A política de “guerra às drogas” foi inaugurada pelo presidente Richard Nixon, que governou os Estados Unidos de 1969 a 1974, e aprofundada nas décadas seguintes pelos seus sucessores, notadamente os republicanos Ronald Reagan e George Bush (pai e filho).
Resultado: em 28 anos, a população carcerária aumentou 4,5 vezes, passando de 503,6 mil cidadãos privados de liberdade, em 1980, para 2,31 milhões em 2008, segundo o Bureau of Justice Statistics, ligado ao Departamento de Estado. E os EUA seguem na liderança mundial de consumo de entorpecentes.
Somente com a eleição do democrata Barack Obama, primeiro presidente a visitar um presídio federal, o governo americano começou a rever sua política penal. Propôs a redução de penas para crimes leves de drogas, incluindo os relacionados ao crack, a atingir especialmente a população negra, e diminuiu a taxa de encarceramento dos imigrantes ilegais.

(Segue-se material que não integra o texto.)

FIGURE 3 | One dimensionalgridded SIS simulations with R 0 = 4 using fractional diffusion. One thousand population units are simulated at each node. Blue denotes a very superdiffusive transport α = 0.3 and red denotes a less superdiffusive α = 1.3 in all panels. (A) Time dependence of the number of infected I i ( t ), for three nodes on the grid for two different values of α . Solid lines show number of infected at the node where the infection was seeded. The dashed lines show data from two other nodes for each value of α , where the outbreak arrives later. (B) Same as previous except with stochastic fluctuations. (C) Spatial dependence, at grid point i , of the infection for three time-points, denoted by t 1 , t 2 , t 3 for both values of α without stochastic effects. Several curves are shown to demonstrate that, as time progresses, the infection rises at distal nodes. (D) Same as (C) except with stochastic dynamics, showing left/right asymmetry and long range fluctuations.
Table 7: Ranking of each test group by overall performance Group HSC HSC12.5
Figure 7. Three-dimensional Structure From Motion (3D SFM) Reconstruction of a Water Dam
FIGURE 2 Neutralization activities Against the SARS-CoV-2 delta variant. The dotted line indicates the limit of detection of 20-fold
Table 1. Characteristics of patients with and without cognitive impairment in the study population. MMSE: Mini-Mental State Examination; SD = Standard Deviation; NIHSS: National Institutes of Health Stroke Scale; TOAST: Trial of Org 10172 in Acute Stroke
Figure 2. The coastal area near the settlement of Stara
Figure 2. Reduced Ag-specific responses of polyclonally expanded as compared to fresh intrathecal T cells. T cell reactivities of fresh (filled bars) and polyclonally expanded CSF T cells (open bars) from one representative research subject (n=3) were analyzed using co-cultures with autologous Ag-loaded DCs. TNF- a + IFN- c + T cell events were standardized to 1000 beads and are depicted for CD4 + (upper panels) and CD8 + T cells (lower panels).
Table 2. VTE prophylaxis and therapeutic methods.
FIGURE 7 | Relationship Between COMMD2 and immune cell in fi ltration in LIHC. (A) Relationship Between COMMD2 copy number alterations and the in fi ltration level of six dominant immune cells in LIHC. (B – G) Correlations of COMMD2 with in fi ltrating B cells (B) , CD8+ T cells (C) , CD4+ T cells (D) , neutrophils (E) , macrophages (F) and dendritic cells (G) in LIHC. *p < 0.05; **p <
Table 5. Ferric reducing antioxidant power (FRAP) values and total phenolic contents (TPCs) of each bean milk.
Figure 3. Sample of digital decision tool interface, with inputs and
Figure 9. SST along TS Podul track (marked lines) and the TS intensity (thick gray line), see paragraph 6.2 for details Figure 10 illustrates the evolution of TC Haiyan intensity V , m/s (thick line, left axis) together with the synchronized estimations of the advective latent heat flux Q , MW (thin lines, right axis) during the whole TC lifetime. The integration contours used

Com isso, pela primeira vez em três décadas, deu início a uma lenta redução do número de presos. Uma alvissareira mudança, agora ameaçada pelo bilionário republicano Donald Trump, novo presidente dos EUA.
A exemplo de outros países da América Latina, o Brasil abraçou a ideologia da “guerra às drogas” e jamais a abandonou, mesmo diante do evidente fracasso da estratégia em seu nascedouro. O número total de presos não para de crescer no País. Passou de 232,7 mil, no início dos anos 2000, para 622,2 mil, em 2014. Assim como o verificado nos EUA, não há qualquer indício de que o consumo de entorpecentes tenha refluído no Brasil.
Em entrevista a CartaCapital em 2015, Ernesto Samper, ex-presidente da Colômbia e secretário-geral da União das Nações Sul-Americanas (Unasul), foi categórico ao reconhecer o fracasso da estratégia no continente. Não apenas foi incapaz de reduzir o consumo, a produção e o tráfico de entorpecentes, como gerou graves danos colaterais, a começar pelo morticínio nas cotidianas ações de repressão. “Apesar de todos os esforços da atual política, temos mais de 300 milhões de consumidores”.